Investing.com - Crude oil futures came under pressure on Wednesday, after the International Monetary Fund cut its estimate for China's economic growth in 2013 and 2014.
Investors also looked ahead to key U.S. weekly supply data to gauge the strength of oil demand from the world’s largest consumer.
The U.S. and China are the world’s two largest oil consuming nations.
Market players also shifted their focus to a meeting of the Organization of the Petroleum Exporting Countries in Vienna later this week.
OPEC is forecast to keep its supply target unchanged at 30 million a day on May 31.
On the New York Mercantile Exchange, light sweet crude futures for delivery in July traded at USD94.22 a barrel during European morning trade, down 0.85% on the day.

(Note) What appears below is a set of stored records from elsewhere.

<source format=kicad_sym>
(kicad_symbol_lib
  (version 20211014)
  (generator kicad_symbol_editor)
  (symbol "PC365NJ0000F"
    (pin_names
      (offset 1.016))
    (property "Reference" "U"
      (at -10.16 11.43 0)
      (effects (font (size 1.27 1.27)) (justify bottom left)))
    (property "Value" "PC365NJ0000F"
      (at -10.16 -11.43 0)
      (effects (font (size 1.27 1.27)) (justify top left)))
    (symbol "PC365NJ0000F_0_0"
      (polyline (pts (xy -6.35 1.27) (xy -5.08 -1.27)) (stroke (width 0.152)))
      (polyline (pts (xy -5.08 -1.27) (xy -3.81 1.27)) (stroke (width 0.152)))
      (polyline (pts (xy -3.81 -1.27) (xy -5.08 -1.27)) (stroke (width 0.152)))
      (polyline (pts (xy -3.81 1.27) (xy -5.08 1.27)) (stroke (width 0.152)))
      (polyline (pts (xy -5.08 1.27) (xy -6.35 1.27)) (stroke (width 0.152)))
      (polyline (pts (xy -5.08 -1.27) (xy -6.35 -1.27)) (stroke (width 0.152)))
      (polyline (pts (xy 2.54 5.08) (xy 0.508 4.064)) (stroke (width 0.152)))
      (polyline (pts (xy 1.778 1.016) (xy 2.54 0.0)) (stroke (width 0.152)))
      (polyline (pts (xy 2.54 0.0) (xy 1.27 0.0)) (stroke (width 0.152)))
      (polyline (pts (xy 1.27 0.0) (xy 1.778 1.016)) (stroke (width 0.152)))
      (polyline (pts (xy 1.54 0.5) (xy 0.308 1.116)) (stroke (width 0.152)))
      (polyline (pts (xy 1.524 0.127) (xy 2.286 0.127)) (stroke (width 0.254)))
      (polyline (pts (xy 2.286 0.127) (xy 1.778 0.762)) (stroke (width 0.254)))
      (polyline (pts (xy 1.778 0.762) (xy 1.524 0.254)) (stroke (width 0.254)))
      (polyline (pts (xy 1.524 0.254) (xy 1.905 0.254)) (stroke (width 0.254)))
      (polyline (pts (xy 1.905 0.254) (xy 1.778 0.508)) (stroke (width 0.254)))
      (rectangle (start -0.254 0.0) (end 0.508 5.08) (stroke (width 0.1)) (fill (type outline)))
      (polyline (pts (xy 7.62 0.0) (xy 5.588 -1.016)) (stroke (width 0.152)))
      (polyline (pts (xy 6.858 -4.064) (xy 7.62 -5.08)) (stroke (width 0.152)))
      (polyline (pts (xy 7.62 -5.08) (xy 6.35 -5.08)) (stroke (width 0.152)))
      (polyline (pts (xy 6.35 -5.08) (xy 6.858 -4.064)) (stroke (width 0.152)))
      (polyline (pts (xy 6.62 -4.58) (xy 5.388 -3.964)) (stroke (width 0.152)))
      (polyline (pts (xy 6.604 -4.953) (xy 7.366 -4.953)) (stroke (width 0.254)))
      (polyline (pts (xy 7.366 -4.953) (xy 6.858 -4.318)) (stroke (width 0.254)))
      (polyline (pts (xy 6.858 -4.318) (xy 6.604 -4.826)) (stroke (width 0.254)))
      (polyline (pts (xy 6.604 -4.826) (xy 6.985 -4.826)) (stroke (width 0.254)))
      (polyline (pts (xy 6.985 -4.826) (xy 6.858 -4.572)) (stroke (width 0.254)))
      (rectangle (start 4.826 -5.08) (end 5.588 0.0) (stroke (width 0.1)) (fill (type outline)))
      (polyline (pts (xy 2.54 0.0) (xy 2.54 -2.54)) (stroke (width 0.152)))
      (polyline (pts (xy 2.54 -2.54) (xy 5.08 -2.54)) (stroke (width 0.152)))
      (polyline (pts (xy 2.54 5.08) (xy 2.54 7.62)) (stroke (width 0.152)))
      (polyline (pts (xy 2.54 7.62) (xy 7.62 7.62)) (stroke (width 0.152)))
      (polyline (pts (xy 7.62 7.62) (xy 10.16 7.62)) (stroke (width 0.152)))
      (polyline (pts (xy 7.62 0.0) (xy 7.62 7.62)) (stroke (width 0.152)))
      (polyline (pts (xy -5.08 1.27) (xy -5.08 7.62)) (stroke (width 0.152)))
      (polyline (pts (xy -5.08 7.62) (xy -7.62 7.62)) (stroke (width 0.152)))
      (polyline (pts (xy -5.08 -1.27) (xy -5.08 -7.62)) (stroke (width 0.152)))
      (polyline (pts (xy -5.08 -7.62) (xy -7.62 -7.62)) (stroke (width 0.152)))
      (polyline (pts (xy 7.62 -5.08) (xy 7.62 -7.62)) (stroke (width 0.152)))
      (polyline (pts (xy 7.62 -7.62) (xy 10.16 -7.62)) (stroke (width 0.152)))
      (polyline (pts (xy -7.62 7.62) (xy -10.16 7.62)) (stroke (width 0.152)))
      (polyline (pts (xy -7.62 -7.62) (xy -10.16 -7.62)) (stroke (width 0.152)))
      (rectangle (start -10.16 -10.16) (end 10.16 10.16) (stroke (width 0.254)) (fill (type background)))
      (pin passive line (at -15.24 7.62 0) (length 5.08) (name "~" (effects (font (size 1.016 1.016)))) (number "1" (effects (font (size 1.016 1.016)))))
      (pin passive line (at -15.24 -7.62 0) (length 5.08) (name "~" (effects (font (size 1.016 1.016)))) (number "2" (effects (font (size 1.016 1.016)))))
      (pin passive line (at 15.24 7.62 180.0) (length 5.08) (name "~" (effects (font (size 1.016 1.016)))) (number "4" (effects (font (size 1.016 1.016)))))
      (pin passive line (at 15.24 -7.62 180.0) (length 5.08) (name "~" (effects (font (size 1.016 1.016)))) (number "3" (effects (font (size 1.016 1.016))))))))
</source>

New York-traded oil prices fell by as much as 0.95% earlier in the day to hit a session low of USD94.16 a barrel.
The IMF lowered its growth estimate for the Chinese economy in 2013 and 2014 to 7.75%, down from a previous estimate of 8% and 8.2% respectively.
China is the world's second largest oil consumer after the U.S. and has been the engine of strengthening demand.
Oil traders now looked ahead to the release of fresh weekly information on U.S. stockpiles of crude and refined products to gauge the strength of oil demand in the world’s largest oil consumer.
The American Petroleum Institute will release its inventories report later in the day, while Thursday’s government report could show crude stockpiles fell by 0.8 million barrels.
The report comes out a day later than usual due to Monday’s Memorial Day holiday in the U.S.
The U.S. is the world’s biggest oil consuming country, responsible for almost 22% of global oil demand.
Oil prices rallied 1% on Tuesday to hit a one-week high of USD95.91 a barrel, after data showed that U.S. consumer confidence rose to the highest level since February 2008 in the current month.
The Conference Board said its index of consumer confidence rose to 76.2 in May from 69.0 in April and beating expectations for a reading of 71.0.
A separate report showed that the Case-Shiller U.S. home price index rose 10.9% in March from a year earlier, the biggest increase since April 2006.
Elsewhere, on the ICE Futures Exchange, Brent oil futures for June delivery shed 0.5% to trade at USD103.73 a barrel, with the spread between the Brent and crude contracts standing at USD9.51 a barrel.